**WHAT IS EXPECTED**
Search the listing below for the line containing "- **Database**: Drizzle". From there through the line containing "- **Solution**: Replaced", transcribe every line exactly, both ends included.
- - -
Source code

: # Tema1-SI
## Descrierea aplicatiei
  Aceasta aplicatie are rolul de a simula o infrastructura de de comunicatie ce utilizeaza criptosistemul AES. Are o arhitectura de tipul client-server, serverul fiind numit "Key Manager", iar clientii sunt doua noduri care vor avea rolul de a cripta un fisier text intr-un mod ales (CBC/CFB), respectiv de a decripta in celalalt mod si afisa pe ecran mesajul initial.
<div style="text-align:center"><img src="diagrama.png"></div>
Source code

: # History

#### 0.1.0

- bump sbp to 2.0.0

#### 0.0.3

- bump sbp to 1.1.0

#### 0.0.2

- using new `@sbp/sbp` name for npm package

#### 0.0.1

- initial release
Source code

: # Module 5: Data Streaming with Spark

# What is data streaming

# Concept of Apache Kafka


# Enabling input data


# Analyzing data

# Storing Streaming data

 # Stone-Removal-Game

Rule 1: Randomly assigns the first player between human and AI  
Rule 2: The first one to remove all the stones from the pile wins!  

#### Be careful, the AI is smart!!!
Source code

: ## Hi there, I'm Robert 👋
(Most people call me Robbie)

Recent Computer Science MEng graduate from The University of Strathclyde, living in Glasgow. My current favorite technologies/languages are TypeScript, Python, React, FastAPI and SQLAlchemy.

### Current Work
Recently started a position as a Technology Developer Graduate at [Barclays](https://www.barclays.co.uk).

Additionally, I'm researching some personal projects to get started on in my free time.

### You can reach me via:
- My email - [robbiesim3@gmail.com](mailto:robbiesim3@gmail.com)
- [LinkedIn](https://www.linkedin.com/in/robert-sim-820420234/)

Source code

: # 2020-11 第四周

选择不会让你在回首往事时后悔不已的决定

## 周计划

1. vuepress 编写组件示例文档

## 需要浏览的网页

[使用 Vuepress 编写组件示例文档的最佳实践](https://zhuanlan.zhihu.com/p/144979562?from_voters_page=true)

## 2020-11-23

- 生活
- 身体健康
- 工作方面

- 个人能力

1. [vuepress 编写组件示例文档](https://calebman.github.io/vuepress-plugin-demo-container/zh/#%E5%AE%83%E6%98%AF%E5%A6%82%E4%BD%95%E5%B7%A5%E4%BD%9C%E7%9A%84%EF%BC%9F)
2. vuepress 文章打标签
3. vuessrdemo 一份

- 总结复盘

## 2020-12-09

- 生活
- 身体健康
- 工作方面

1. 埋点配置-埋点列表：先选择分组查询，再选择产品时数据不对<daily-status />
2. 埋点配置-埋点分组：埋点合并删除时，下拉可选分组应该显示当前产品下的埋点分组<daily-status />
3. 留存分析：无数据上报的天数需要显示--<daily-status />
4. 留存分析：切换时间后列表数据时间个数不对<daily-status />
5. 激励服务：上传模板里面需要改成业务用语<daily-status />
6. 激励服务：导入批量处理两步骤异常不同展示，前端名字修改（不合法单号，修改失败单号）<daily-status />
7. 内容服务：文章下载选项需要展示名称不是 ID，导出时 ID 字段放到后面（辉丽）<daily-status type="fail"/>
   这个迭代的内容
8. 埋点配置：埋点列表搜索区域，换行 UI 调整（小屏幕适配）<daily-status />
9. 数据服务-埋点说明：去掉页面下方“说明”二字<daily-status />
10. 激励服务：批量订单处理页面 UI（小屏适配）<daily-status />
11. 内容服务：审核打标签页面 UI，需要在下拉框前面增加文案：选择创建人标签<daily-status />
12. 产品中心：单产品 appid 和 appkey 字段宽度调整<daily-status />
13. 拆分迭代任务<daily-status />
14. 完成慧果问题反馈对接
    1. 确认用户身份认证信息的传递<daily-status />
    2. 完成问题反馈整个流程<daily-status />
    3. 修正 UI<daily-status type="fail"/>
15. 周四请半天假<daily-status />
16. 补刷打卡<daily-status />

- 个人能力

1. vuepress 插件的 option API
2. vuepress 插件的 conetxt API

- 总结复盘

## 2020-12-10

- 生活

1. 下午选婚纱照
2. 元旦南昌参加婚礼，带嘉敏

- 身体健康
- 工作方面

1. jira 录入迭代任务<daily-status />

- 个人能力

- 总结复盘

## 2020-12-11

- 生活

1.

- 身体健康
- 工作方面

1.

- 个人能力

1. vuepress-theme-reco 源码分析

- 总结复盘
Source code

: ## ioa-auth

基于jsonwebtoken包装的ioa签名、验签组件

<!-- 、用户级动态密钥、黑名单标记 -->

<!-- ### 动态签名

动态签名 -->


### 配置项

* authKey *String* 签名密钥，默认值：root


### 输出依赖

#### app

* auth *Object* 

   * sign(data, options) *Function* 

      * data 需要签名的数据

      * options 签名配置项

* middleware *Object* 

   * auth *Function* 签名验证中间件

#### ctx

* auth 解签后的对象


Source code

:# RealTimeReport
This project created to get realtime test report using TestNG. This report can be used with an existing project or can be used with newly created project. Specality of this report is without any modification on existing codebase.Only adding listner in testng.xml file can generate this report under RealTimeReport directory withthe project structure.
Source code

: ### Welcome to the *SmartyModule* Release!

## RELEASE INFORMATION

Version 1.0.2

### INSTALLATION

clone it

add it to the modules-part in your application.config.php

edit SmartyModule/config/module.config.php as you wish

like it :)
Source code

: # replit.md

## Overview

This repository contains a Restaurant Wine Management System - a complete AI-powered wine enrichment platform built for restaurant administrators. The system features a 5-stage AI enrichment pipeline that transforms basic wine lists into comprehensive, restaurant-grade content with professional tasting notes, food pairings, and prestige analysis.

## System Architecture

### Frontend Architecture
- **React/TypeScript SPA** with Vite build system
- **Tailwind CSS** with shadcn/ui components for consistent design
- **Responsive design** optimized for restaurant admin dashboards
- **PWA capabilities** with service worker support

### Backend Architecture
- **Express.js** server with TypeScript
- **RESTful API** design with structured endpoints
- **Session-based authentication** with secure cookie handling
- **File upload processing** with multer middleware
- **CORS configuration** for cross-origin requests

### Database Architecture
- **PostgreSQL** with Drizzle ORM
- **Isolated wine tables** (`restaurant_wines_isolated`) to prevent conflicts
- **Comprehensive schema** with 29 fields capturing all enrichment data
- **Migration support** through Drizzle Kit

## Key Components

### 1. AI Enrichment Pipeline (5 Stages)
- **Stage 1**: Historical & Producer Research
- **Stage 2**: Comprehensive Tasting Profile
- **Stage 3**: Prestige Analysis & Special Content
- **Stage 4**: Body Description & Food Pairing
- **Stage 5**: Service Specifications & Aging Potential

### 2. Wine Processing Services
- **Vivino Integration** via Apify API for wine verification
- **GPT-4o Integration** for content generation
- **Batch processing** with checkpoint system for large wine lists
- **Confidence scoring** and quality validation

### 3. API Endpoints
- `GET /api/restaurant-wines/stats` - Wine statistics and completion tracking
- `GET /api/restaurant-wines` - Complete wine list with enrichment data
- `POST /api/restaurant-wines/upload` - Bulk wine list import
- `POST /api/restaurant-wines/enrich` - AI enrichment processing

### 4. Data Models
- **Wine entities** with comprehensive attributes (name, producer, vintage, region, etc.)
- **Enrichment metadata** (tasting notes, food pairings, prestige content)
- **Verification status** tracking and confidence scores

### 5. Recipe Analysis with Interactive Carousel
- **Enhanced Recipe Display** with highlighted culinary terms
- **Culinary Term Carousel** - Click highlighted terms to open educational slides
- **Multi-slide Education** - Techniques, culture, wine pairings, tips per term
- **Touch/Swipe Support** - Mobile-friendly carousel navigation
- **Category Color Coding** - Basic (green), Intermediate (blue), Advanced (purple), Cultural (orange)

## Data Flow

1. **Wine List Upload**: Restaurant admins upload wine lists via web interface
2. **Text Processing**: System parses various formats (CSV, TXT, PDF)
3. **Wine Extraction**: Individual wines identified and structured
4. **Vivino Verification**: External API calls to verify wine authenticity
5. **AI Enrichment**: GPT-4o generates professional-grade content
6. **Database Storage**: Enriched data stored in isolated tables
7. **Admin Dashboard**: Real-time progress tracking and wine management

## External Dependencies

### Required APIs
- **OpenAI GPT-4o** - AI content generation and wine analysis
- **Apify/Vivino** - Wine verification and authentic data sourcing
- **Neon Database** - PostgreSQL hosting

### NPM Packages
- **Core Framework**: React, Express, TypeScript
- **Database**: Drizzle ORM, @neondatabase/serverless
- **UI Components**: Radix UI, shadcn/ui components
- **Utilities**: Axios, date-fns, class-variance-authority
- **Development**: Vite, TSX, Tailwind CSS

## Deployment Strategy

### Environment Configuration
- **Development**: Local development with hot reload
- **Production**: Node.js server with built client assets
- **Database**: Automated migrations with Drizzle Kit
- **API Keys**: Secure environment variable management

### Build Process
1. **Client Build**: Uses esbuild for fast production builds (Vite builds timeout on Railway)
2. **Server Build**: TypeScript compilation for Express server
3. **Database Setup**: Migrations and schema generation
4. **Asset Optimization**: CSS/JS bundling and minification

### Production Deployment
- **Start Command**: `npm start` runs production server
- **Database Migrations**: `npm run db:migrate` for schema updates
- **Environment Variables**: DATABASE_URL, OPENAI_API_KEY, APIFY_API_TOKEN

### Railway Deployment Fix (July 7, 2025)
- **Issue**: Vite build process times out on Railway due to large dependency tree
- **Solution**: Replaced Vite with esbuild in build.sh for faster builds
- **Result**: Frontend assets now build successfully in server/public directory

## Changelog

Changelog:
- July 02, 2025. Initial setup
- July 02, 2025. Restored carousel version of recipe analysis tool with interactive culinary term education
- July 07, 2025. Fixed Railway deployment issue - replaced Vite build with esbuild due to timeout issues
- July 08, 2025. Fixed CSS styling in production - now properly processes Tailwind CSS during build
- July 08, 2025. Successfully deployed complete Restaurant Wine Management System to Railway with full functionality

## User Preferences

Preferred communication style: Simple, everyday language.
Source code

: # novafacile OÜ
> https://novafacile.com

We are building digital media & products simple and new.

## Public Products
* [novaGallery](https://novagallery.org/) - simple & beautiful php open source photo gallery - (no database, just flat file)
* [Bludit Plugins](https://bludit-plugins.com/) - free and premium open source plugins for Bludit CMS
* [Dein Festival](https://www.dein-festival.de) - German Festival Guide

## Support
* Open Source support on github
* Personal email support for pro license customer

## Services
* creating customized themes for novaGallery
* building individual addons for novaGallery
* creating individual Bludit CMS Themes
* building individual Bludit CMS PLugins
- - -
**FINISHED EXERCISE**
- **Database**: Drizzle ORM, @neondatabase/serverless
- **UI Components**: Radix UI, shadcn/ui components
- **Utilities**: Axios, date-fns, class-variance-authority
- **Development**: Vite, TSX, Tailwind CSS

## Deployment Strategy

### Environment Configuration
- **Development**: Local development with hot reload
- **Production**: Node.js server with built client assets
- **Database**: Automated migrations with Drizzle Kit
- **API Keys**: Secure environment variable management

### Build Process
1. **Client Build**: Uses esbuild for fast production builds (Vite builds timeout on Railway)
2. **Server Build**: TypeScript compilation for Express server
3. **Database Setup**: Migrations and schema generation
4. **Asset Optimization**: CSS/JS bundling and minification

### Production Deployment
- **Start Command**: `npm start` runs production server
- **Database Migrations**: `npm run db:migrate` for schema updates
- **Environment Variables**: DATABASE_URL, OPENAI_API_KEY, APIFY_API_TOKEN

### Railway Deployment Fix (July 7, 2025)
- **Issue**: Vite build process times out on Railway due to large dependency tree
- **Solution**: Replaced Vite with esbuild in build.sh for faster builds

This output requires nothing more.